CHICAGO, Feb. 19 (Xinhua) -- Researchers at Northwestern University have developed an affordable, wearable-sensor biofeedback platform that allows people with incomplete paraplegia to self-dose this type of self-controllable therapy.
According to a news release posted on NU website Tuesday, the researchers have deployed recent advances in flexible, stretchable electronics to design a wearable electromyography sensor.
The device allows subjects to use movement and muscle activation to control novel smartphone games, also developed by the researchers, making biofeedback easily and constantly available. Data from the new platform, including muscle activity and game performance, is transparently synchronized to a secure cloud database, facilitating monitoring by clinicians and researchers.
The device is adhered to the skin with conductive tape and uses integrated electrodes to record muscle activity.

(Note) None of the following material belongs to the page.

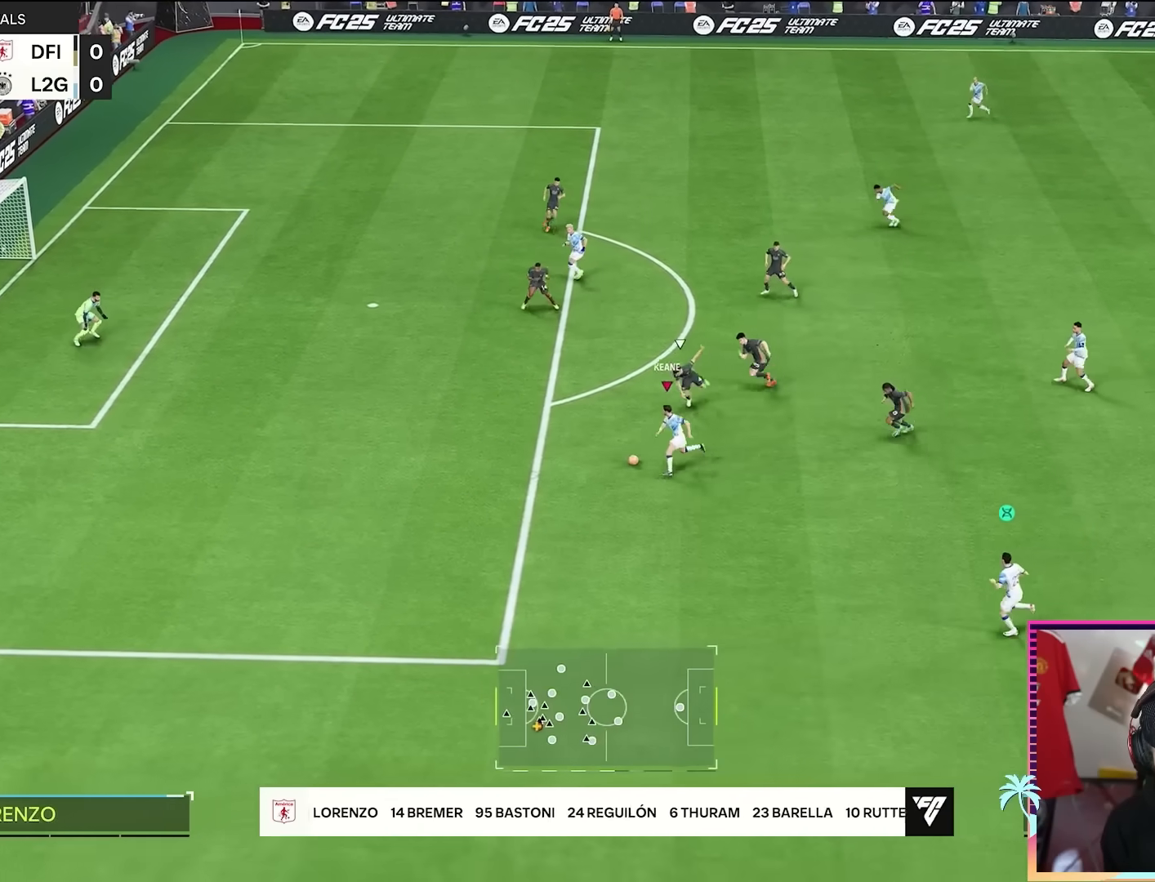
{"buttons": ["R2"], "left_stick": "left", "right_stick": "center", "events": []}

The sensor has wireless charging, Bluetooth connectivity and a nine-axis inertial measurement unit. The battery runs for several days and may be charged wirelessly using inexpensive commercial units.
Data the researchers have collected from intact subjects has shown stable measurements over time. Pilot data from subjects with spinal cord injuries demonstrate that the device has sufficient sensitivity to detect muscle activation and to control the biofeedback games.
Study of the device is ongoing to determine if self-dosed biofeedback can enhance recovery of electromyography activity and other functional outcome measures.
Existing biofeedback therapy devices are expensive and can be operated only by trained personnel in a laboratory environment. These factors prevent many people, up to 50,000 in the United States, from accessing the biofeedback therapy that could benefit their recoveries.
The device is yet to get FDA approval.